■ **Required action**
Using "size" as the search string, find the matching lines below and copy them.

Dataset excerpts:
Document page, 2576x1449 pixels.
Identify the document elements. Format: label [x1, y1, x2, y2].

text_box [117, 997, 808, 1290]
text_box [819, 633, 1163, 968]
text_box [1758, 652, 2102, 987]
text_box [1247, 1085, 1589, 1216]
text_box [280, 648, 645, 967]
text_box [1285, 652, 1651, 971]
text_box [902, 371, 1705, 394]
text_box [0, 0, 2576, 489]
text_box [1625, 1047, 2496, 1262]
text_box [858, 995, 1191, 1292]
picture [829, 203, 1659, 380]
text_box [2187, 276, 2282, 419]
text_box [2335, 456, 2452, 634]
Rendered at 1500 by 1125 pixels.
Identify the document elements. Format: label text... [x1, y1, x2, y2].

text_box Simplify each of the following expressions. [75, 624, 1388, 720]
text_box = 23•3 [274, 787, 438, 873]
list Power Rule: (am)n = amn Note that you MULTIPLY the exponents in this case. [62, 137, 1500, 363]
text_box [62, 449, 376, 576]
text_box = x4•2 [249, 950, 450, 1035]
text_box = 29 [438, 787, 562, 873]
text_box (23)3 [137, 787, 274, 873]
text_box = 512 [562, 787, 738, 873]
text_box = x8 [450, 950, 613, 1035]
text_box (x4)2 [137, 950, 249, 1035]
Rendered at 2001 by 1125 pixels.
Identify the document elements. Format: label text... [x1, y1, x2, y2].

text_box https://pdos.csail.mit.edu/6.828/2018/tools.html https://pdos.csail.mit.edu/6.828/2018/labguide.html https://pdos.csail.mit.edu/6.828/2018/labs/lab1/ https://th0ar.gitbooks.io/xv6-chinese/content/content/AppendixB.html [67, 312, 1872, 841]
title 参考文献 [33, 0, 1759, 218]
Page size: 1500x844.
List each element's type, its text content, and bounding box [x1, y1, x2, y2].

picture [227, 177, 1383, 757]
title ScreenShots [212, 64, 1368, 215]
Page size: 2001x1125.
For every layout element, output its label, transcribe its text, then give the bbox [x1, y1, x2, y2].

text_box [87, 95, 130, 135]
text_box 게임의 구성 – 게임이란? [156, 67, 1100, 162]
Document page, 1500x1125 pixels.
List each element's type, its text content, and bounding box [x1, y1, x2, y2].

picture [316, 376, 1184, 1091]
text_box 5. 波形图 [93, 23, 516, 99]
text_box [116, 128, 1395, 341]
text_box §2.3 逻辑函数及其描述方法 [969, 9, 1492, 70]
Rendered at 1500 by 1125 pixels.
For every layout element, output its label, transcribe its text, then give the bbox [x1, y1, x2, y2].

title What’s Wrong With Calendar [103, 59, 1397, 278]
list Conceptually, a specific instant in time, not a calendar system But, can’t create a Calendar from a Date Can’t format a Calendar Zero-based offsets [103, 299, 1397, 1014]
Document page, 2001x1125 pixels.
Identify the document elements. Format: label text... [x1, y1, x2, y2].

■ **Your solution**
Page size: 1500x844.
Page size: 2001x1125.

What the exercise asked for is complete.